# [Task directions]
Repeat the stretch of entries below from the line with "exposure_s: 1/50" through the line with "f_number: 9.5". Include both ends and add nothing.

# [Data provided]
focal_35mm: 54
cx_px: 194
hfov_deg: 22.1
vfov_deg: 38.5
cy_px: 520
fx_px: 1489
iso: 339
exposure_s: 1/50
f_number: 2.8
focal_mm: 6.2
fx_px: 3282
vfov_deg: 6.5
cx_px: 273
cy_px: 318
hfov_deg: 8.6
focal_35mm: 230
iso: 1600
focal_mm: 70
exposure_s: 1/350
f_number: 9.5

--

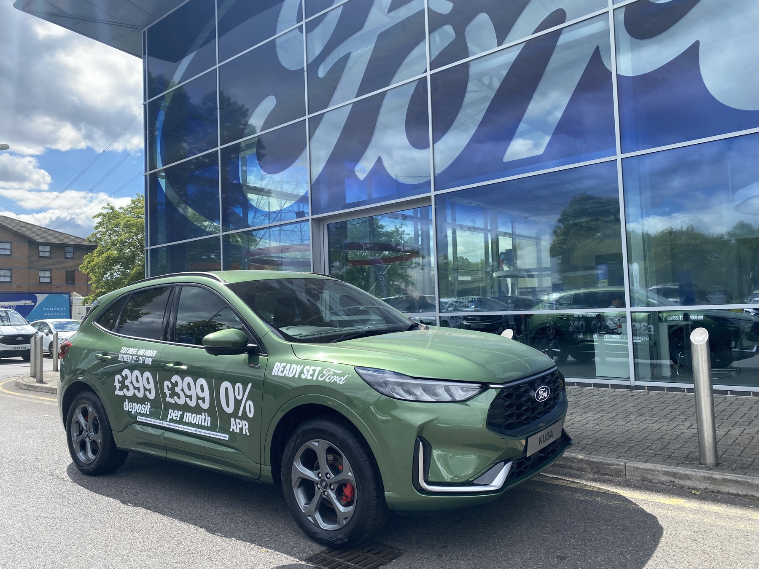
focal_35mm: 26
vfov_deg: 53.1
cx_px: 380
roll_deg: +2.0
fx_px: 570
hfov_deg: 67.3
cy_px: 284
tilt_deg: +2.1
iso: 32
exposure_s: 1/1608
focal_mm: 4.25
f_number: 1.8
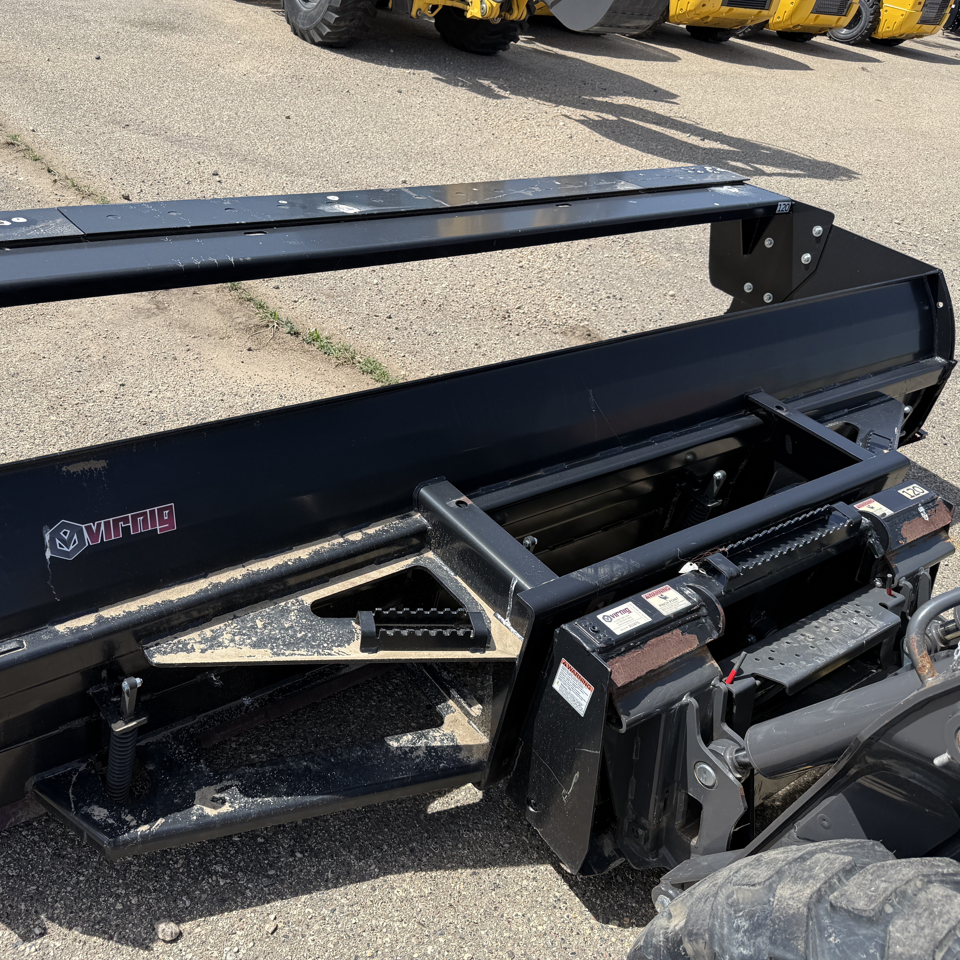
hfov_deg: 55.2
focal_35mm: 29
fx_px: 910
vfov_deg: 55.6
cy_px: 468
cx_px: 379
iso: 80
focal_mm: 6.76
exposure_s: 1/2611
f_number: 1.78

* * *

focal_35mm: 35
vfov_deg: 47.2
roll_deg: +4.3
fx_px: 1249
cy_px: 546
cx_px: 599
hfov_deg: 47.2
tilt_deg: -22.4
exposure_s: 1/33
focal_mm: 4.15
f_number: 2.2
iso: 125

# [Answer space]
exposure_s: 1/50
f_number: 2.8
focal_mm: 6.2
fx_px: 3282
vfov_deg: 6.5
cx_px: 273
cy_px: 318
hfov_deg: 8.6
focal_35mm: 230
iso: 1600
focal_mm: 70
exposure_s: 1/350
f_number: 9.5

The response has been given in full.